We have just scratched the surface of what Solazyme's technology platform will mean to the world. While I am looking forward to a change of pace, I remain committed to helping Solazyme achieve its goals and I am supremely confident in the team running the company

In addition to Dillon, William Lese also stepped down from the board of directors, although James R. Craigie was immediately tapped to fill one of the vacant seats. I don't care how you slice it -- the fact remains that Solazyme is a young and quickly growing company that is bound to experience turnover. At the end of the day, the company has fared better at retaining visionary founders and advisors than fellow industrial biotech companies such as Amyris, Gevo, Codexis, Joule Unlimited, and LS9.

Investors should instead focus on: If more key management members leave, then critics may have a point, but I don't think there is anything to worry about here. Turnover at start-ups and developmental companies is as certain as night and day. Investors should rejoice that they have one of the best management teams in industrial biotech behind them.

What's with all the insider selling?
Sign up for email alerts from Solazyme (or any company), and you'll see quite a few insider sales. Why would officers, directors, and other members of management sell shares of a company with such amazing growth prospects? It's a fair question, but there's a pretty solid explanation. The first thing to note is that all insider sales at Solazyme in 2013 were conducted in a 10b5-1 trading plan, which is established to automatically sell an allotted amount of shares in equal intervals over a given period of time.

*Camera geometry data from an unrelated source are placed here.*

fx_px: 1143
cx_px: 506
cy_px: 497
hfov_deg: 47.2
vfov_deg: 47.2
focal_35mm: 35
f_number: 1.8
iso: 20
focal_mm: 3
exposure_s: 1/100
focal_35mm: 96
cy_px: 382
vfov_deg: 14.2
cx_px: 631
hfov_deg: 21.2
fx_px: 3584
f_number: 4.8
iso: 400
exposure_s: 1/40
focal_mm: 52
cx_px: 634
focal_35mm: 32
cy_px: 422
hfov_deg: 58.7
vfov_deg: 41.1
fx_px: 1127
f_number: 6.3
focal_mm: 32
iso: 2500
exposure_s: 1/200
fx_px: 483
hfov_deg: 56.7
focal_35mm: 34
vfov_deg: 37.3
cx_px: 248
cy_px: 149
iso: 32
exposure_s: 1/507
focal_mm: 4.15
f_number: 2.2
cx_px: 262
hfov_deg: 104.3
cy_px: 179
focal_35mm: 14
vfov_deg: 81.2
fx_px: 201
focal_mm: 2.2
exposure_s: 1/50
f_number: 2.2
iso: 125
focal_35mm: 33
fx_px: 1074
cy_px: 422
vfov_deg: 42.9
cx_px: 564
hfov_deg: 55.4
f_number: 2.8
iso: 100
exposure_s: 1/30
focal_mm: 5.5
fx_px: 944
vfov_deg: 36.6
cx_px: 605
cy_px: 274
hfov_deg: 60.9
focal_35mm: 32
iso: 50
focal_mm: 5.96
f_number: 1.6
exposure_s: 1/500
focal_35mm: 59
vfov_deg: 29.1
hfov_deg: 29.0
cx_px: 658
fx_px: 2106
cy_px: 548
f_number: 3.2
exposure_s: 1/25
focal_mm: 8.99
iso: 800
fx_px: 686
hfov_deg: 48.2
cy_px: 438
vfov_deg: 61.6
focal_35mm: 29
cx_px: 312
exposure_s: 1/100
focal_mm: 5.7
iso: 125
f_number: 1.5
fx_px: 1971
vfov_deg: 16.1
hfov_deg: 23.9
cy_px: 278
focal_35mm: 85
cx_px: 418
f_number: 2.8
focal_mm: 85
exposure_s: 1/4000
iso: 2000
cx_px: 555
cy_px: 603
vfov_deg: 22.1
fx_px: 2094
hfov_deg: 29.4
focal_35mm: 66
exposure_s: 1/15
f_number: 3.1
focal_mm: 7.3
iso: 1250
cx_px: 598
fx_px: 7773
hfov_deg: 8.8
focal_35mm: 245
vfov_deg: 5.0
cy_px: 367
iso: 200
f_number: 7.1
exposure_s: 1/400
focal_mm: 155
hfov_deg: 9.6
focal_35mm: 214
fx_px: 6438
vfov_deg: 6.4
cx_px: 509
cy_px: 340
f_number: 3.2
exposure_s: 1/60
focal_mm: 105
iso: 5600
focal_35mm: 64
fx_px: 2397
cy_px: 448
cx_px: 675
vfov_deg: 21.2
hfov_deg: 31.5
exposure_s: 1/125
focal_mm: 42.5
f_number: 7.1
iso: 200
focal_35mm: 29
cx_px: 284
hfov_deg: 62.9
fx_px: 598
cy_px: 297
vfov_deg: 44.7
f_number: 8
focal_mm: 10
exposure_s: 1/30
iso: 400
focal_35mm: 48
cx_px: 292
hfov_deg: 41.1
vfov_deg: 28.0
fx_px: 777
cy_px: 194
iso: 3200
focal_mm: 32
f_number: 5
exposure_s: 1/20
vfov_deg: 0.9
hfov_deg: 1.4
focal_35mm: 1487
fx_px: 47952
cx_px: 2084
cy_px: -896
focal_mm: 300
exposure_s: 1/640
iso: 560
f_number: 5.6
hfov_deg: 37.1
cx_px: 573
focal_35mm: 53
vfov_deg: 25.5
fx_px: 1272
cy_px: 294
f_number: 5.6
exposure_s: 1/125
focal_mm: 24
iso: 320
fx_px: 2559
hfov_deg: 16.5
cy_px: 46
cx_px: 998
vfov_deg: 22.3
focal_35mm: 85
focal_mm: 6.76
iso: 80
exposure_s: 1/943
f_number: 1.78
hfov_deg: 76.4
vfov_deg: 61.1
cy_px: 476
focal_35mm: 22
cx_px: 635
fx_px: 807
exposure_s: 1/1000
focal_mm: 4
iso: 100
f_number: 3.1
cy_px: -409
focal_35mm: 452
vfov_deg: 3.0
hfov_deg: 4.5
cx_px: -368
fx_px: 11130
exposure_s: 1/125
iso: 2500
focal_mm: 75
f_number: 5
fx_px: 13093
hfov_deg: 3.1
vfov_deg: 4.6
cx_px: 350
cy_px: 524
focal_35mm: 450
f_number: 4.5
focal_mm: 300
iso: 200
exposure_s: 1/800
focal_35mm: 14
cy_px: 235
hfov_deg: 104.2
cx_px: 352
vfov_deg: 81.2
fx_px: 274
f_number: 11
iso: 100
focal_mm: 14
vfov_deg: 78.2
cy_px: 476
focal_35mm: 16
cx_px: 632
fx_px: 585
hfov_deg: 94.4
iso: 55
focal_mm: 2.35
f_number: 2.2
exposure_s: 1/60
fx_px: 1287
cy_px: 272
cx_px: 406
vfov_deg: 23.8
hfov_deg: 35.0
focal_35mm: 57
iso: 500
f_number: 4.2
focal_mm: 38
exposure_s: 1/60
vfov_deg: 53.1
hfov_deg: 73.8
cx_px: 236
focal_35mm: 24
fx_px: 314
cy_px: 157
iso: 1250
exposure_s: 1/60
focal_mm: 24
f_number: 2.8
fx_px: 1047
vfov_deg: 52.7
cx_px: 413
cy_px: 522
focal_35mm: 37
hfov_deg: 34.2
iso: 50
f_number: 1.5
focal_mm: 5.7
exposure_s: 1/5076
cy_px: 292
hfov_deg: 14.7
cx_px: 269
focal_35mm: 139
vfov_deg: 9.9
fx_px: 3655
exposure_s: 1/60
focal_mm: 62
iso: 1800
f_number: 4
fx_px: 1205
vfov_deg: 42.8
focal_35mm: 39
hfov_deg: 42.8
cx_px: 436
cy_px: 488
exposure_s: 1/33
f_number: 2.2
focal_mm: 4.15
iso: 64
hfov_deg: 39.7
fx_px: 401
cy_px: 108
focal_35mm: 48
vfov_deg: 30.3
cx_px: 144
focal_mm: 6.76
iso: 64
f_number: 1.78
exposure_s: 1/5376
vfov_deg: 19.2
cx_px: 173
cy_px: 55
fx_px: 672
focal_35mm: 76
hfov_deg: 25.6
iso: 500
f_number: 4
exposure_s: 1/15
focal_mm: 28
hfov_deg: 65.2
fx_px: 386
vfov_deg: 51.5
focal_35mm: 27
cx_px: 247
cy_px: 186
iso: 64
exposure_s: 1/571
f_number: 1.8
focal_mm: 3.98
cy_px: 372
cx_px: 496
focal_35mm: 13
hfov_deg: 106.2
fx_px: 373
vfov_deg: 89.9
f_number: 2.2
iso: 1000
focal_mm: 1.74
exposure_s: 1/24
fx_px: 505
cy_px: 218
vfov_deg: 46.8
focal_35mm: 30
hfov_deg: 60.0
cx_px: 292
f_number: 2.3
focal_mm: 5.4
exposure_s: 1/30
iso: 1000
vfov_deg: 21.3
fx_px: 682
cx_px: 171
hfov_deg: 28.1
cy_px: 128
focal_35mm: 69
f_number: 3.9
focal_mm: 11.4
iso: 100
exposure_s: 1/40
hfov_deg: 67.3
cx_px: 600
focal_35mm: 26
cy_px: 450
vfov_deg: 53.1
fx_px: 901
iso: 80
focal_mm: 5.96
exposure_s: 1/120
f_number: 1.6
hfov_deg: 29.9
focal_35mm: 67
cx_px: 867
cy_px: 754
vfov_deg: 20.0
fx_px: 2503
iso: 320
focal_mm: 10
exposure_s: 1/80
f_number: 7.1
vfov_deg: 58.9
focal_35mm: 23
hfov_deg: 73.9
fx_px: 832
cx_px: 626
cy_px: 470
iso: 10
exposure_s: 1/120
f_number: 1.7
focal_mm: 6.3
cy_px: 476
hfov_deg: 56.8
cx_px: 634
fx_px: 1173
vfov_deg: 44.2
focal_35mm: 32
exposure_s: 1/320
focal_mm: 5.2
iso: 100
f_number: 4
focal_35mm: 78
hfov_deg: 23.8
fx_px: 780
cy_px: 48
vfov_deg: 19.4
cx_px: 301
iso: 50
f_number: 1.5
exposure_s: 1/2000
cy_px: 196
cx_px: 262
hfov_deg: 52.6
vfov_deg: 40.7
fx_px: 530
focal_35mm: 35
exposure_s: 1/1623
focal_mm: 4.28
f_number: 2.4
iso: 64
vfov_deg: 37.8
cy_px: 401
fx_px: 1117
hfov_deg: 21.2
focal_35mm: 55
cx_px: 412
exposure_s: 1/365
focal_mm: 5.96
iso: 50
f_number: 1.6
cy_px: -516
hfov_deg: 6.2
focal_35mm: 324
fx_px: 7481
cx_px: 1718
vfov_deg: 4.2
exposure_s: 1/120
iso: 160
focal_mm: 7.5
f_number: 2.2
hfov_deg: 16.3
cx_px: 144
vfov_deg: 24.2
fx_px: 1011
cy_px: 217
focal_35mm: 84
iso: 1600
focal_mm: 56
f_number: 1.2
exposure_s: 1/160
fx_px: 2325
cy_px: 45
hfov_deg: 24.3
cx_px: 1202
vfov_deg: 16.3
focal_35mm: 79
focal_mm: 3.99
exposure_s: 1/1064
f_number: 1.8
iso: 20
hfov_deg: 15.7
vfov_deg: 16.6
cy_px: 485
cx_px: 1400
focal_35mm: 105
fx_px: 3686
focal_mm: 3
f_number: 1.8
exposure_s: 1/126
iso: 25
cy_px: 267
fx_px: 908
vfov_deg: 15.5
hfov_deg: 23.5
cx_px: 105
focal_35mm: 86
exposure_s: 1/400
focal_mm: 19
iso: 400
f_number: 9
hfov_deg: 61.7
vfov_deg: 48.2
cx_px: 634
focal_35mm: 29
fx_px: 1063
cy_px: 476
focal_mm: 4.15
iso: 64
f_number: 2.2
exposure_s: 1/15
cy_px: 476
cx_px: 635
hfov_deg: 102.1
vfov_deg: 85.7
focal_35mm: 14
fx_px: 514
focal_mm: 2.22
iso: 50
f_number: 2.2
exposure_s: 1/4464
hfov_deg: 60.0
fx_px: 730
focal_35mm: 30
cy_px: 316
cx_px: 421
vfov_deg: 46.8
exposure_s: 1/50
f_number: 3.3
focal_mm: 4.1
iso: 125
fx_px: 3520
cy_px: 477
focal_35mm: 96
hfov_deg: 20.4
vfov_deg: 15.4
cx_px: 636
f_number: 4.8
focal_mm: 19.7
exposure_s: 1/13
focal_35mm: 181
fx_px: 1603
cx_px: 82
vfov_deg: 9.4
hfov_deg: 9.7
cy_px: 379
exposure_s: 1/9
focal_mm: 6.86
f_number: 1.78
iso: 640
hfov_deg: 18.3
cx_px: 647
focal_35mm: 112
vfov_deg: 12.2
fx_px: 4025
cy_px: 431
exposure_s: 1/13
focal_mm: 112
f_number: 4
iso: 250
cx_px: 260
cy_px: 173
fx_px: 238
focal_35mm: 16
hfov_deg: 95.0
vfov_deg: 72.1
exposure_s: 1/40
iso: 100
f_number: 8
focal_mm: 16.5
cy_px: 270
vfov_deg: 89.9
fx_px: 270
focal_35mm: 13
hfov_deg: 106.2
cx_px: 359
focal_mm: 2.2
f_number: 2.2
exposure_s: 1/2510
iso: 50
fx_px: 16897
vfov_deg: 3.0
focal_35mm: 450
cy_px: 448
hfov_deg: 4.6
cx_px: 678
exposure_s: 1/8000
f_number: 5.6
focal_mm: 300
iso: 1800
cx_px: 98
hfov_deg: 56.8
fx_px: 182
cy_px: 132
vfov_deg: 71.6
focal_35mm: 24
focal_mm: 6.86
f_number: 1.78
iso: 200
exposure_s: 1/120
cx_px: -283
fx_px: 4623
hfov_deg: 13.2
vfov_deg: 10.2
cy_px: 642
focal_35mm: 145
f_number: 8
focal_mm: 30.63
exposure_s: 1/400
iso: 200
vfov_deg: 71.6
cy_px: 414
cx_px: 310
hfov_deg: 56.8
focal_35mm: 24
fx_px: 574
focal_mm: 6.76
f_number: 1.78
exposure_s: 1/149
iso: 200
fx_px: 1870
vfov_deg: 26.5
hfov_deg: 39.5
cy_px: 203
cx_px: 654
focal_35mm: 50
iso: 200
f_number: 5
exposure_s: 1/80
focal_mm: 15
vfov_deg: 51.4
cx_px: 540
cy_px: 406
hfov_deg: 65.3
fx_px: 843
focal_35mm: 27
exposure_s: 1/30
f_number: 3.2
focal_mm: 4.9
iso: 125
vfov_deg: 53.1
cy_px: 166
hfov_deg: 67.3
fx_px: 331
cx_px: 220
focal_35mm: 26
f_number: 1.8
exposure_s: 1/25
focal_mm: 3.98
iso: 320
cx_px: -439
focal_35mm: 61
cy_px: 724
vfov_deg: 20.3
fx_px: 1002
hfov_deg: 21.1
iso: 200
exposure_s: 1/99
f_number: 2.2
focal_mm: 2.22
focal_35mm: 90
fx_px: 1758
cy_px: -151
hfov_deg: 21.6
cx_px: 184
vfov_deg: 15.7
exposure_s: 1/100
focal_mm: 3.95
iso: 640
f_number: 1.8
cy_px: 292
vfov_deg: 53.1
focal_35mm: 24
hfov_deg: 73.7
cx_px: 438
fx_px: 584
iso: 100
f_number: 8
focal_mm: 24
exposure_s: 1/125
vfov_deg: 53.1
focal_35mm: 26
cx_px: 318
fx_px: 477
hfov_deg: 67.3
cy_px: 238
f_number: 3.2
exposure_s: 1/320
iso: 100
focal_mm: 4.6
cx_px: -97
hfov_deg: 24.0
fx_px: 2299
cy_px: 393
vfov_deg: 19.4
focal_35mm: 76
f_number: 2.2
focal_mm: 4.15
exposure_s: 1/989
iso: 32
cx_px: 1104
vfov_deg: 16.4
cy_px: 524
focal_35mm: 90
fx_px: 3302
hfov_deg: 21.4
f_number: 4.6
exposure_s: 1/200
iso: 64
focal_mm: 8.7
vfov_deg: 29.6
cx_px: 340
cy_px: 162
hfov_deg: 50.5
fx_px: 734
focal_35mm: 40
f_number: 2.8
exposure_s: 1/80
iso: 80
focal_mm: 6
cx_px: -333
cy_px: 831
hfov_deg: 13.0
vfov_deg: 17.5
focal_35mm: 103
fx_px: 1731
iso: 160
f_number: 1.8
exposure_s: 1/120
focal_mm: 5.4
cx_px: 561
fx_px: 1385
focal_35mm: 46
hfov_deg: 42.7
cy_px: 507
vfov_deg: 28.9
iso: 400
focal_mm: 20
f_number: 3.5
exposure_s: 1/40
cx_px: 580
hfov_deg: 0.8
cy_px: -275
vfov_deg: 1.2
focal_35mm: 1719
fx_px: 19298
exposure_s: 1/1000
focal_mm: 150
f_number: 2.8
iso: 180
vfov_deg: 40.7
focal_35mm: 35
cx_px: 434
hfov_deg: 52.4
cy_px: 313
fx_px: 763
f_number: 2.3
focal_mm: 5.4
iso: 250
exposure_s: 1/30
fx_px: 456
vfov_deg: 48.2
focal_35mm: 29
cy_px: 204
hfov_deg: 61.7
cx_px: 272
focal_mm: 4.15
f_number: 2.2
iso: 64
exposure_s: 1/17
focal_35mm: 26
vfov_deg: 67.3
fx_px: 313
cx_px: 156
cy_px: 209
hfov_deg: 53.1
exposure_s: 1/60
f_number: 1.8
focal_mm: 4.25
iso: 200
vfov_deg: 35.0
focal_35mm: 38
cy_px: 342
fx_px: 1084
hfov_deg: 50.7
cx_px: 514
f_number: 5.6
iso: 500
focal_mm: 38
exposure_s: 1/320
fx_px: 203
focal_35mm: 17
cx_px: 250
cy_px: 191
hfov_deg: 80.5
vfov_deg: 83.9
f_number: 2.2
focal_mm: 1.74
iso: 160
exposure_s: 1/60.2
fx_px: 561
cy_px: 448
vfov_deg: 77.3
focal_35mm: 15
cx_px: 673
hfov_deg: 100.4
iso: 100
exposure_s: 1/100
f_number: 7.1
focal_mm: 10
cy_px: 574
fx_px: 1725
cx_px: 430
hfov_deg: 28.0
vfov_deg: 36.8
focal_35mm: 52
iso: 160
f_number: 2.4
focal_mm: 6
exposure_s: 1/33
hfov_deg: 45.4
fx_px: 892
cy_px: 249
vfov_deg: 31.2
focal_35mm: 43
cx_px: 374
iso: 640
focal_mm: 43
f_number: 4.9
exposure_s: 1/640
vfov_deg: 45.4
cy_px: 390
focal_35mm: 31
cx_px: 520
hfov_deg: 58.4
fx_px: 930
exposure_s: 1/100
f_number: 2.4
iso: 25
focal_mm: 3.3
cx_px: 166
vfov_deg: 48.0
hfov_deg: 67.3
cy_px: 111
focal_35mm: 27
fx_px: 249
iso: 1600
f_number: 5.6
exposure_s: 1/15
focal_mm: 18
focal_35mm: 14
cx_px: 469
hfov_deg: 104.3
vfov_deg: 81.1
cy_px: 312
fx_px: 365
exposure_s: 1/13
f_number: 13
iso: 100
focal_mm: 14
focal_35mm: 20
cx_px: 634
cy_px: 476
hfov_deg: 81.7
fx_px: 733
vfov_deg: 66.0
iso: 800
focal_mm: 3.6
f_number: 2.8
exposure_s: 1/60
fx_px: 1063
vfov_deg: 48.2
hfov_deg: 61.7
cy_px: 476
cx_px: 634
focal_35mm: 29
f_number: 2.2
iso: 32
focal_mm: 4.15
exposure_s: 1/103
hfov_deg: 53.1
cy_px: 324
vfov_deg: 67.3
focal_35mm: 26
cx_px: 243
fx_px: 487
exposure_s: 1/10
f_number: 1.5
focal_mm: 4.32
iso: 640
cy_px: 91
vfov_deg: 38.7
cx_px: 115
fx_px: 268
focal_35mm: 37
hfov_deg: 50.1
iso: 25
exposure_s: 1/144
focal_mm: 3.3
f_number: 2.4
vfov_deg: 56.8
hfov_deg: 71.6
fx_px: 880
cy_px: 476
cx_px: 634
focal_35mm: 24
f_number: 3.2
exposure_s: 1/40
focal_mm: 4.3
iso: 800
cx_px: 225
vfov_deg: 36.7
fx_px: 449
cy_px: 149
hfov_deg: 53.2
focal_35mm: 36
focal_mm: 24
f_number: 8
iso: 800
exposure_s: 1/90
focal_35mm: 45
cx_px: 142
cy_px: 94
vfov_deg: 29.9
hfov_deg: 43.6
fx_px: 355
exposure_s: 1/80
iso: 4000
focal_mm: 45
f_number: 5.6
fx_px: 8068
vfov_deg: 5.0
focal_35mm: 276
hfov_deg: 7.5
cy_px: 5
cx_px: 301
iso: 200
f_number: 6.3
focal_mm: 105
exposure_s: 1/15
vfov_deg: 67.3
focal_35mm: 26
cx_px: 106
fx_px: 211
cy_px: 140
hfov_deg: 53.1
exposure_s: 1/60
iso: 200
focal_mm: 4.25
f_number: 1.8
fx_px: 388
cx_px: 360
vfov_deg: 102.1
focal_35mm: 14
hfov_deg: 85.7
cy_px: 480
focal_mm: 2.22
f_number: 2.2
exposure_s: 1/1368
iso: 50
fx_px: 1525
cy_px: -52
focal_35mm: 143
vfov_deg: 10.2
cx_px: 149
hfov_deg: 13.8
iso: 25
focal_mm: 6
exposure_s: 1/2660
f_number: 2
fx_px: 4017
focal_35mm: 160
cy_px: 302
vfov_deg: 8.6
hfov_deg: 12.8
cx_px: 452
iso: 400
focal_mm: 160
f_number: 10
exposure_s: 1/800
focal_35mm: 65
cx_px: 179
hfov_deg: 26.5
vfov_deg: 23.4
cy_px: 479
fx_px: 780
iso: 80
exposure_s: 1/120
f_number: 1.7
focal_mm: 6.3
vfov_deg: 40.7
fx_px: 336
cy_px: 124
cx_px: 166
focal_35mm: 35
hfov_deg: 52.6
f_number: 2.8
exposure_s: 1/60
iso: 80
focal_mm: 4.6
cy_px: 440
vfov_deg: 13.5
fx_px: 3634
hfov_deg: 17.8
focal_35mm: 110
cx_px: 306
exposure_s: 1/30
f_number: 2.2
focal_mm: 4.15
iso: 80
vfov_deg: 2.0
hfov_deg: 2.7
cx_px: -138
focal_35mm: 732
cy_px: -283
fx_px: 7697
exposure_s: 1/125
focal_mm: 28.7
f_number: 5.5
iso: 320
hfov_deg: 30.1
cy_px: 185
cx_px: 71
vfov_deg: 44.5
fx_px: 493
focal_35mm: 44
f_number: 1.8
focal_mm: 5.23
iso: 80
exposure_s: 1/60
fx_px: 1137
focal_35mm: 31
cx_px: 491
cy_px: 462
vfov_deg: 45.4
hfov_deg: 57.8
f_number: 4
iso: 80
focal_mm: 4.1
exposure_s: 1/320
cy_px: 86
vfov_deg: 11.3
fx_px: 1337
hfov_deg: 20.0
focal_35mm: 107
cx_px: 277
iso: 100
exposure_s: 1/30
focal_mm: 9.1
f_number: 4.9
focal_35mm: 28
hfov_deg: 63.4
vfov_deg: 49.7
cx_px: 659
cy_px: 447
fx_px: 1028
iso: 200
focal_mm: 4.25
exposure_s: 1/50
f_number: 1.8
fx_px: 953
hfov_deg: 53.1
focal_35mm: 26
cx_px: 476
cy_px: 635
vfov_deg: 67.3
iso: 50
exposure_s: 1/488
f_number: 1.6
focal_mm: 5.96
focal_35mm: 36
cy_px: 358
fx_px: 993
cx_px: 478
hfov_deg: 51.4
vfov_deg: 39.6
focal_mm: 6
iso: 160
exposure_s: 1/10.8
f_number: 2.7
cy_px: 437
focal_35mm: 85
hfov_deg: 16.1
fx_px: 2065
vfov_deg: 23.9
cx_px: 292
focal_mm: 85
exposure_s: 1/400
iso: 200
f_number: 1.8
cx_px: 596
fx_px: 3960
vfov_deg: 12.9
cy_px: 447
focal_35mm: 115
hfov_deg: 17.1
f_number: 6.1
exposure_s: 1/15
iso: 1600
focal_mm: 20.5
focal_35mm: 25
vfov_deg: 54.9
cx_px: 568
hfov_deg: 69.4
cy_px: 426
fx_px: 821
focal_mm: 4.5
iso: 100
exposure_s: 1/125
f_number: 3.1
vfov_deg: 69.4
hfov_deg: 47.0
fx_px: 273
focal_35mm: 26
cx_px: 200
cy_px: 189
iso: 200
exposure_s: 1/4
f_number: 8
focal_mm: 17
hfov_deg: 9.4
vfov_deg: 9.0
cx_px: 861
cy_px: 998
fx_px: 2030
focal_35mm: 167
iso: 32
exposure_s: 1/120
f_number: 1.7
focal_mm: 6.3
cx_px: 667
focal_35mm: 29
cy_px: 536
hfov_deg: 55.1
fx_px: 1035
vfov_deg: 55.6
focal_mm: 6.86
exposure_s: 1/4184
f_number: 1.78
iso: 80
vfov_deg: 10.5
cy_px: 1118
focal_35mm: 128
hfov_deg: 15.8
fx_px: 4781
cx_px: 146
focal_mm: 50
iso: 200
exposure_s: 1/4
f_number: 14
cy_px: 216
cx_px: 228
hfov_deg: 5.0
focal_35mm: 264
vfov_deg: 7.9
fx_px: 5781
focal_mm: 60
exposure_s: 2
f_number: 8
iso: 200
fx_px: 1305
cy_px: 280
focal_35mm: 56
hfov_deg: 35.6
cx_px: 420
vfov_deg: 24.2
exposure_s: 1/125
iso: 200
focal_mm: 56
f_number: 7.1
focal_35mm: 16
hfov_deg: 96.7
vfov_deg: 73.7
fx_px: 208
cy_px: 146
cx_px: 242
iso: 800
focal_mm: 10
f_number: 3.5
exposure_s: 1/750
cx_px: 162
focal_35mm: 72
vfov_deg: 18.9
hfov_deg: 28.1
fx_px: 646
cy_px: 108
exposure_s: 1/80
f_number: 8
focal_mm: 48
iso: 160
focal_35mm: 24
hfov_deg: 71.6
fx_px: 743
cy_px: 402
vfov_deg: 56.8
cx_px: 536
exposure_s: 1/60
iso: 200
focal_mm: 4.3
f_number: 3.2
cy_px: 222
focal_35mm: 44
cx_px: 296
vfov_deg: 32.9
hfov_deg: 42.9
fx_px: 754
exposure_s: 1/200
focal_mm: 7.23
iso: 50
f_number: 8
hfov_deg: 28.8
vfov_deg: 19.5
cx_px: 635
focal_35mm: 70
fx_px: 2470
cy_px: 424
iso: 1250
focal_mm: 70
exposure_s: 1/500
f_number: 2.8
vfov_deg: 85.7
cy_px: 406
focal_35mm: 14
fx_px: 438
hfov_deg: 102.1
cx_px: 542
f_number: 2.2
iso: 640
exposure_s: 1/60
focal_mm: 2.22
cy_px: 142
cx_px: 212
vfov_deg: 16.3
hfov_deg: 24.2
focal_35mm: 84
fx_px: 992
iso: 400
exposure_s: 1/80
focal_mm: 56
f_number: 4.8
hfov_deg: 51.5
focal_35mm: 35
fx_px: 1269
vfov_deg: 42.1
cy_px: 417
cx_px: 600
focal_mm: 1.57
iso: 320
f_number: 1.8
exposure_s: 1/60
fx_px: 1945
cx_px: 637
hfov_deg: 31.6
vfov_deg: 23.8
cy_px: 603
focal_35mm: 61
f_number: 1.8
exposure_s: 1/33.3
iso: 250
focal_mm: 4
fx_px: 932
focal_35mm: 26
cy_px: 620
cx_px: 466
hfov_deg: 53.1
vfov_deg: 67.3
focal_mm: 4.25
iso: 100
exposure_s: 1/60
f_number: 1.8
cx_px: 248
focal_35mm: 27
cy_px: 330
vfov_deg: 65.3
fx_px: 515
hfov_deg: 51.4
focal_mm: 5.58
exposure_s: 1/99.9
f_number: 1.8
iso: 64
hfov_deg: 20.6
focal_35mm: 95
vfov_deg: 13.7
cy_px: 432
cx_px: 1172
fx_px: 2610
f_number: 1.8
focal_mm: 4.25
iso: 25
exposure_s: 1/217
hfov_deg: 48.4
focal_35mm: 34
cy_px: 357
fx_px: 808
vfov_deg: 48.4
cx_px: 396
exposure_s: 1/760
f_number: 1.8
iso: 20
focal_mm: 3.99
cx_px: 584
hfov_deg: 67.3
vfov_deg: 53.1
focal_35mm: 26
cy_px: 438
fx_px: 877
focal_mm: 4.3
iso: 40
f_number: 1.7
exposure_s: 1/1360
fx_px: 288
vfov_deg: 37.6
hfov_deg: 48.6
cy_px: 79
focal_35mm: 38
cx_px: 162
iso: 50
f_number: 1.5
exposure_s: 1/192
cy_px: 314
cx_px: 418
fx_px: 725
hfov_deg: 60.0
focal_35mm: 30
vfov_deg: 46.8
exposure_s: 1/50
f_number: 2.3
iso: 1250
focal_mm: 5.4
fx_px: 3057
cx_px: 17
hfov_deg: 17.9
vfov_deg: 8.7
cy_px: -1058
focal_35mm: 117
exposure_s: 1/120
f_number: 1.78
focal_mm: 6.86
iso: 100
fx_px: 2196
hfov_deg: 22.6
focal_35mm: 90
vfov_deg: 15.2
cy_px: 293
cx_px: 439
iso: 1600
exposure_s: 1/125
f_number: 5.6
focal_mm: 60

The SEC created it to allow insiders to sell shares without being accused of insider trading. In fact, the plans must be entered into before an insider becomes aware of non-public information.

OK, but why sell shares, even automatically, if greater share prices await? It's just extra income for them. Consider that most, if not all, officers and directors are granted generous stock options, some of which are tied to company growth goals. Selling 5,000 shares every month or two now won't make much of a difference when individuals are awarded options for helping Solazyme achieve critical commercialization milestones in the next few years.

Investors should instead focus on: Similar to management turnover, I don't see that the current pace of insider sales will be of much concern to investors. If insiders or institutional investors such as the Roda Group make transactions on the open market, then perhaps there would be reason to worry.

Foolish bottom line
Right now, investors should simply focus on Solazyme's execution. Can the company successfully fill its initial production capacity with enough commercial supply agreements to not have to consider selling fuels? Can the company make a smooth transition from steady-state operations at a few 128,000-liter fermenters to multiple 500,000-liter tanks? There's a big difference between the two, and an even bigger difference between the process scheduling of a 1,820 MT facility (Peoria) and a 100,000 MT facility (Moema). There are certainly legitimate reasons to be skeptical until proven results are demonstrated, but the long-term view remains bright -- even if the company faces near-term problems with scale-up and has to adjust its expectations.